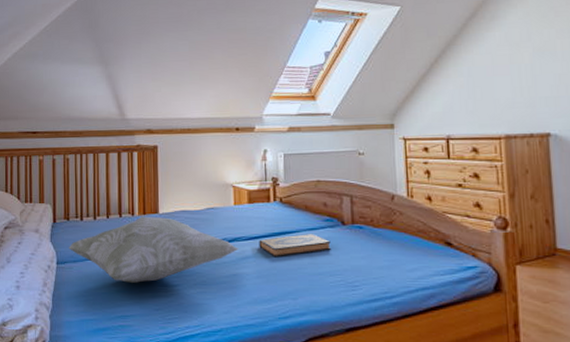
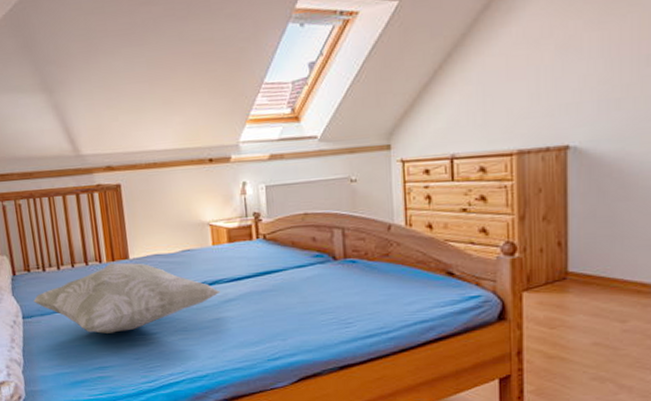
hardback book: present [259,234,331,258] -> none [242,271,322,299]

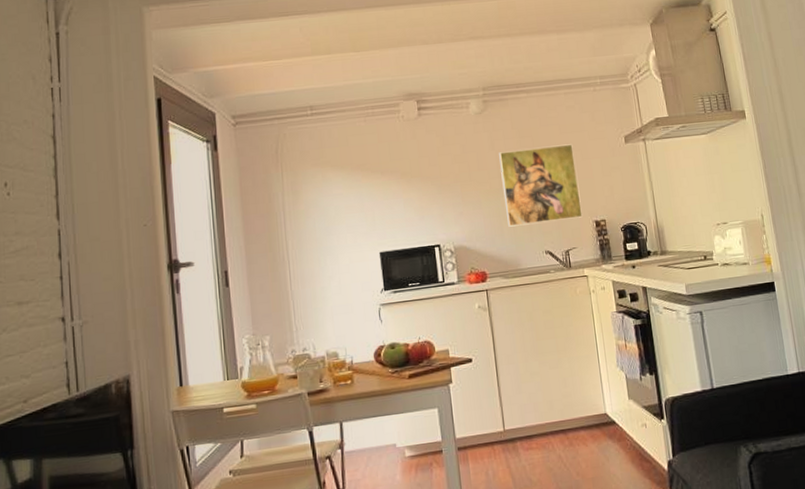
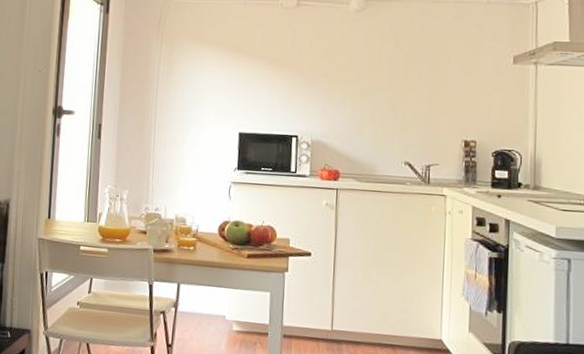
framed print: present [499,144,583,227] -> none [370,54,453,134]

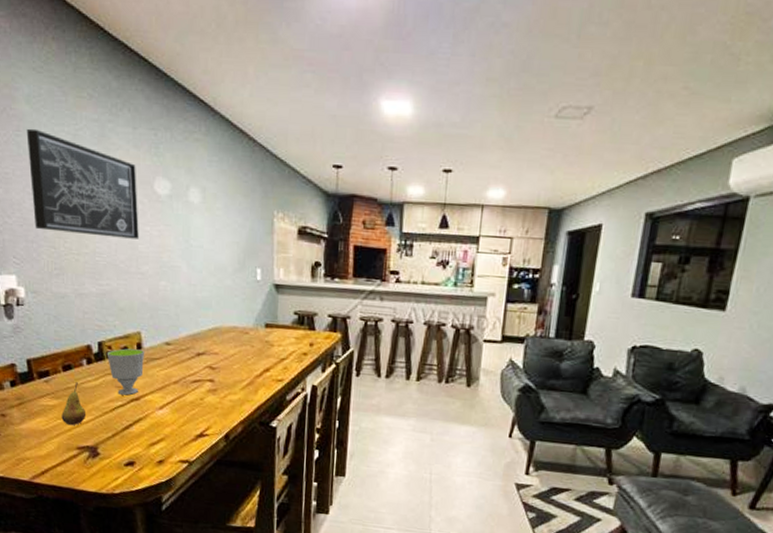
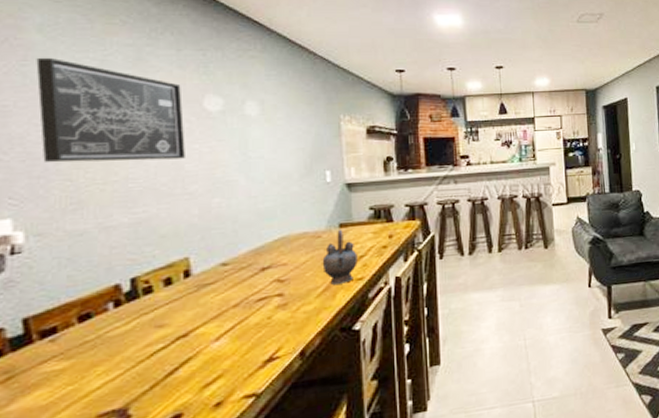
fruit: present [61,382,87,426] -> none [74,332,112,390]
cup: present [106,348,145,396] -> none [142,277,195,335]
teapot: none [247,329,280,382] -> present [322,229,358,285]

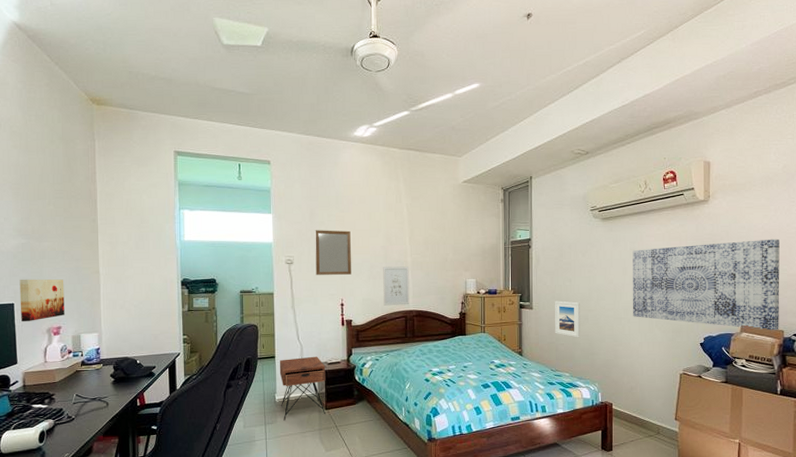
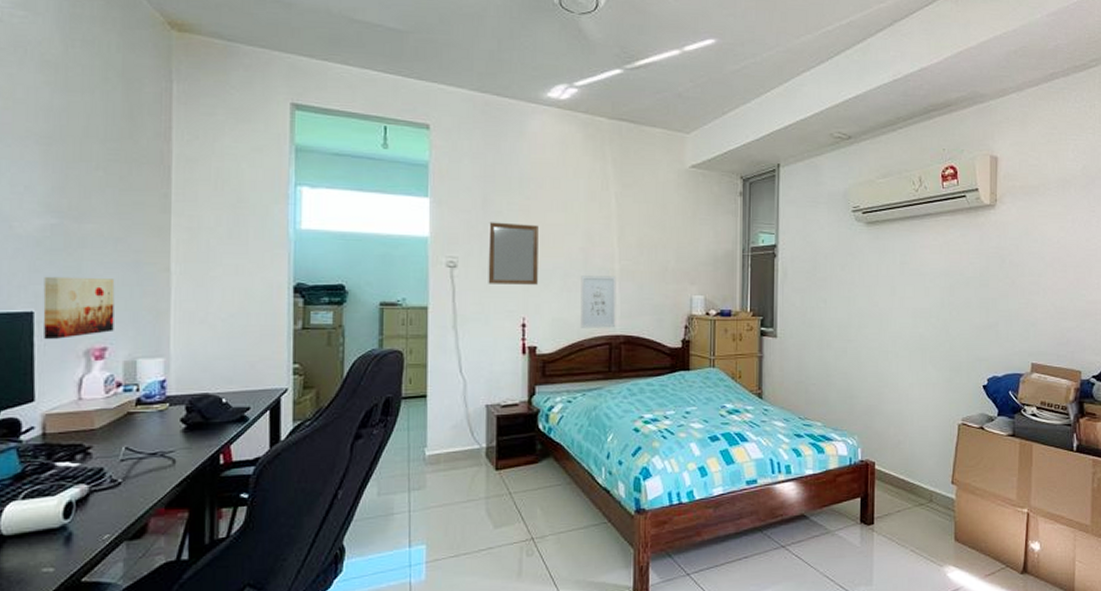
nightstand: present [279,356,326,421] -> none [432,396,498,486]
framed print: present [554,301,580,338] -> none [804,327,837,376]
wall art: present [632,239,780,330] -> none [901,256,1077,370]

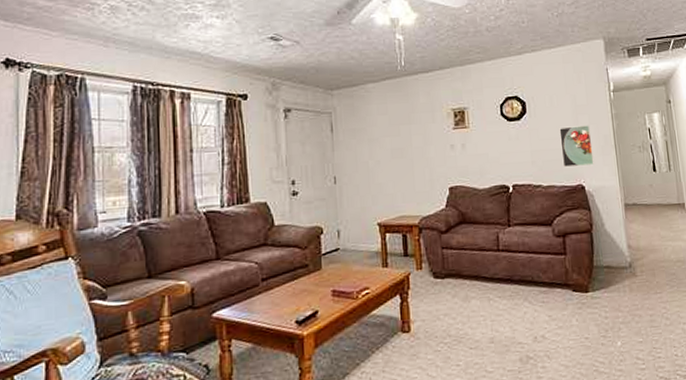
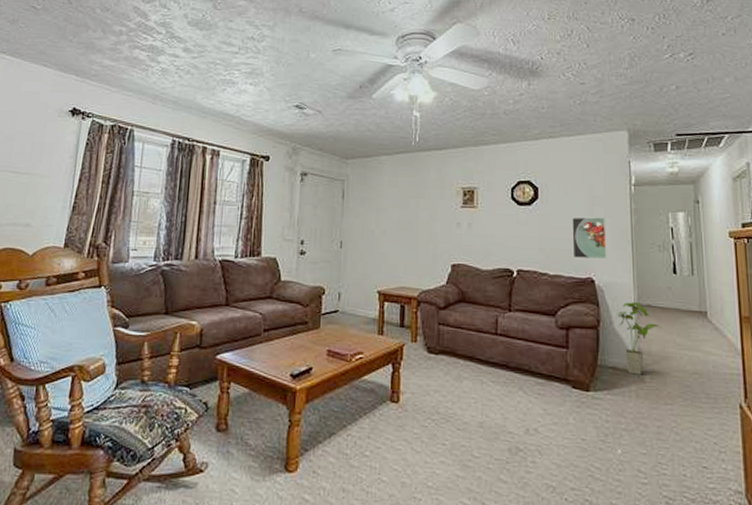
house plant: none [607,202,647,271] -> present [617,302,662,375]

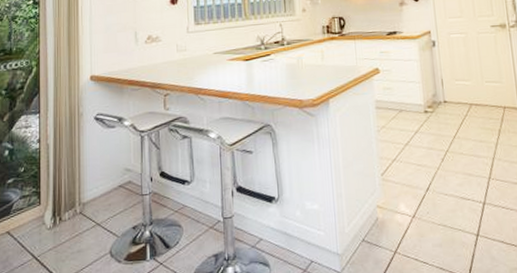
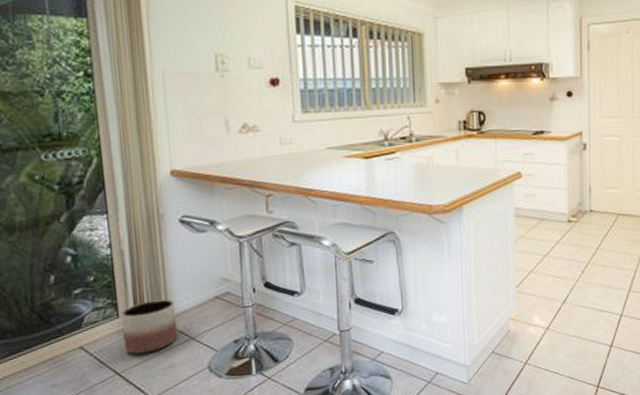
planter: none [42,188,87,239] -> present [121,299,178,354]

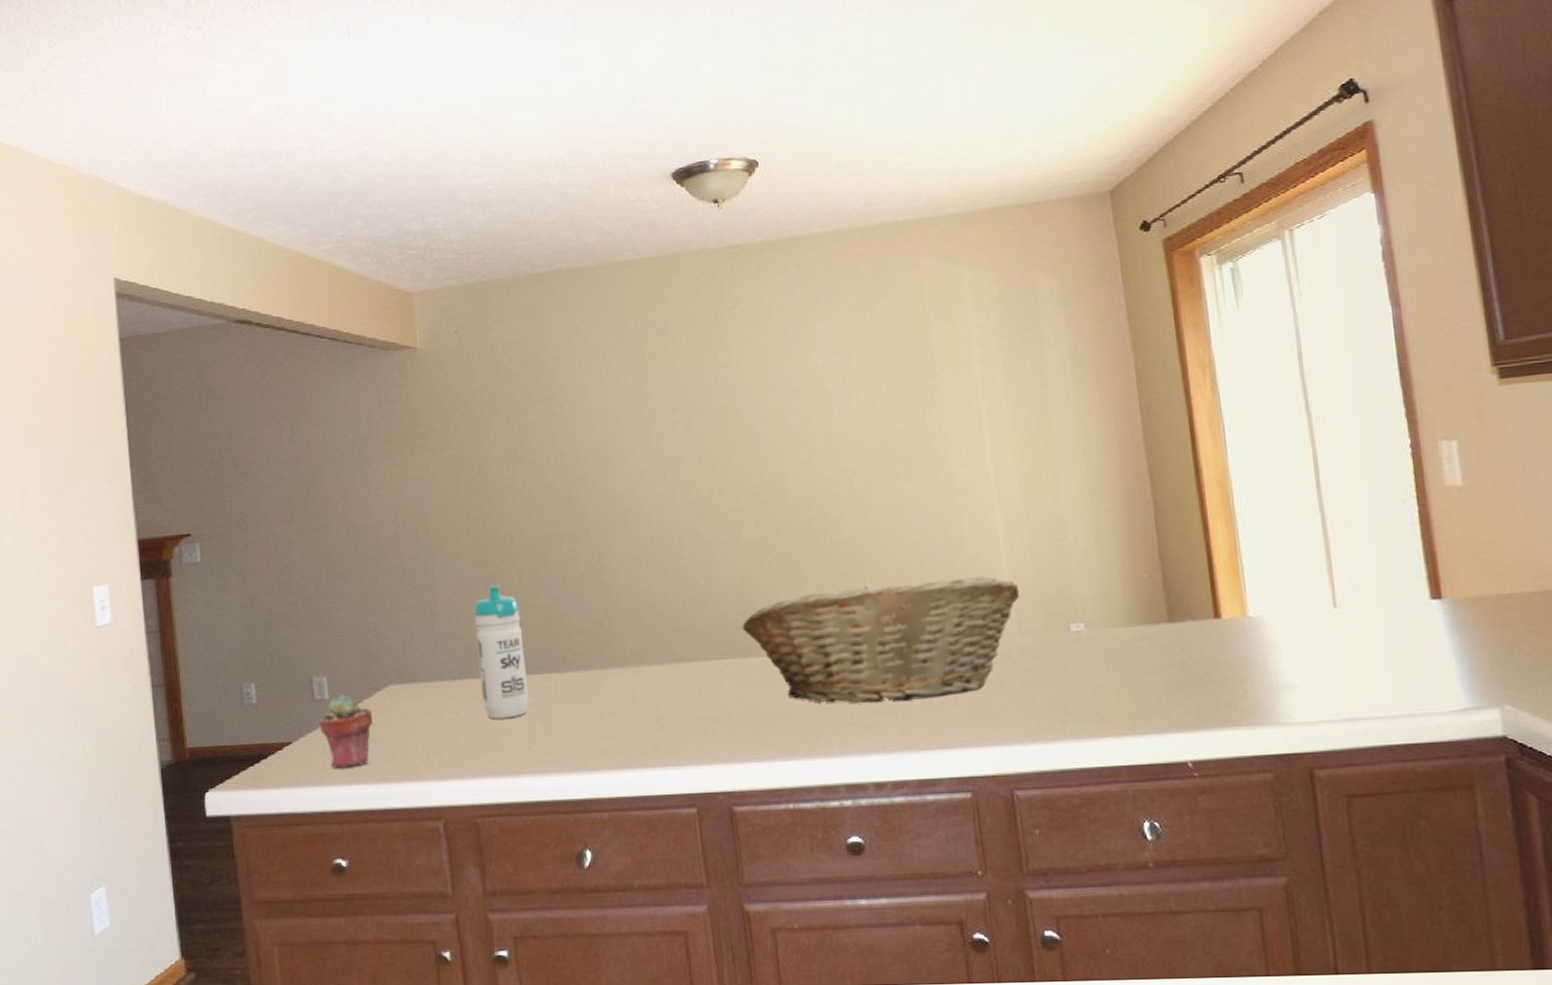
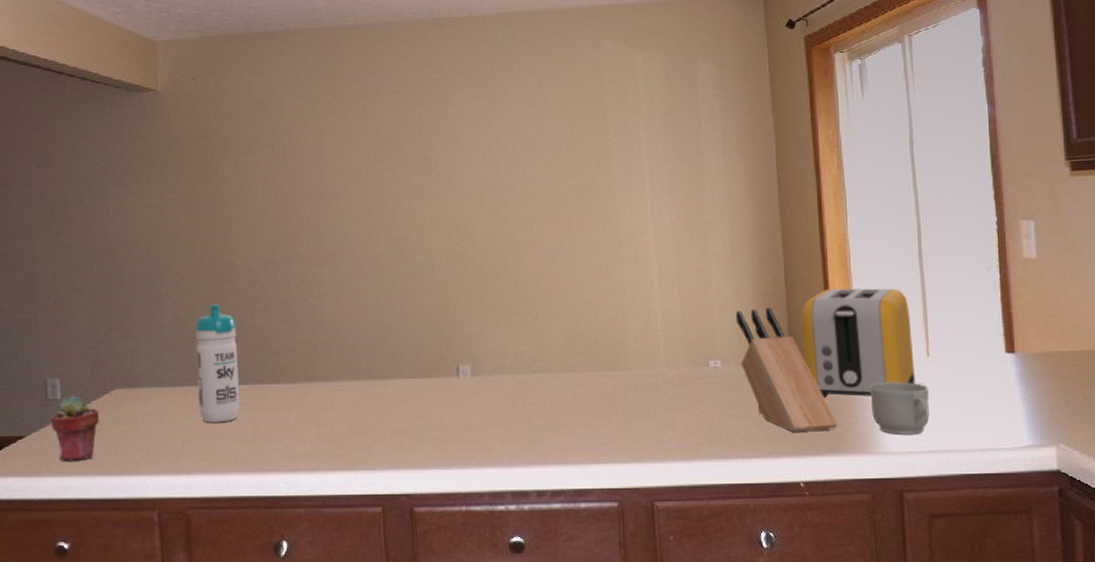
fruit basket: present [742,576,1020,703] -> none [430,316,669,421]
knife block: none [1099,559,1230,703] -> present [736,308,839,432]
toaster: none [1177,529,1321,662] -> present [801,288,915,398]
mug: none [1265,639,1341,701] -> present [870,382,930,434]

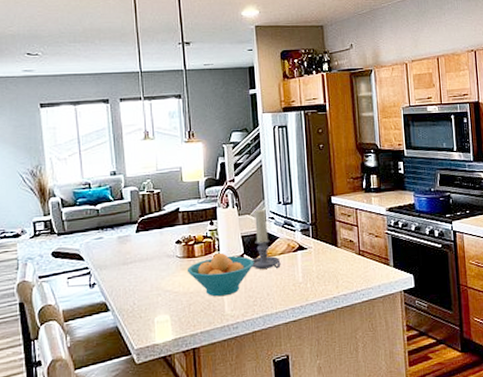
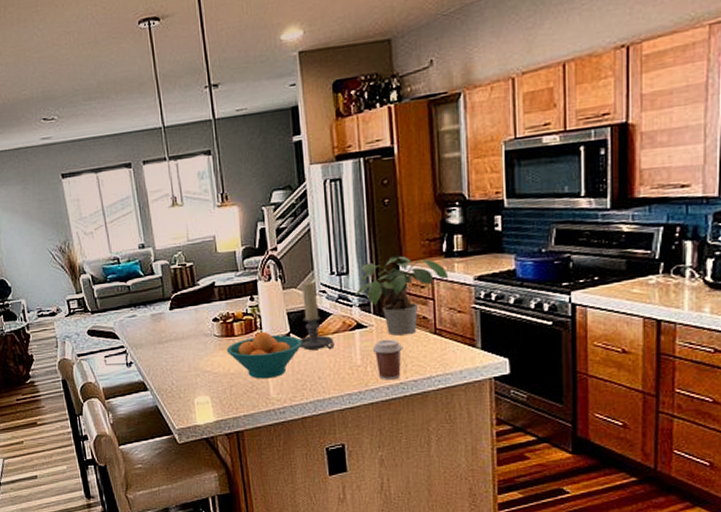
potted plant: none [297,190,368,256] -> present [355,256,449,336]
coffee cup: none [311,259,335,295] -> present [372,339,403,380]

* _Instructions to follow_: Count every line in the data where the string "framed" occurs. Give nothing except the number.

* _Output of the task_: 2